====== DATA SUPPLIED
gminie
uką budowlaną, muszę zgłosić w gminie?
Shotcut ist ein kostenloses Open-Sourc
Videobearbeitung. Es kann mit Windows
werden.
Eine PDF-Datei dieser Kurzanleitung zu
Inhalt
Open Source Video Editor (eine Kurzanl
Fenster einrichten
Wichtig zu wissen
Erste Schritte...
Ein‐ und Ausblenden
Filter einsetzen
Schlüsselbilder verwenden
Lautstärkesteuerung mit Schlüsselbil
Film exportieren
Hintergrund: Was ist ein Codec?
============
====== DATA SUPPLIED
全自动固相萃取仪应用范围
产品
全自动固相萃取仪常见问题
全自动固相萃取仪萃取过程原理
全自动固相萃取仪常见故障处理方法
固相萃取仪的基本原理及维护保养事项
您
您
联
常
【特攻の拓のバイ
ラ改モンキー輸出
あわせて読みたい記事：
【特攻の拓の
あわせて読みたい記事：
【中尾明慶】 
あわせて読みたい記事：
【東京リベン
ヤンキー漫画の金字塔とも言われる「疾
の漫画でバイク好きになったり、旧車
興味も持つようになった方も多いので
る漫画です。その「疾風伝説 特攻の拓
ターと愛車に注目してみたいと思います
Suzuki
============
## TASK
State the number of lines in the records that contain the string "Open". Nothing else is needed.

## EXPECTED ANSWER
2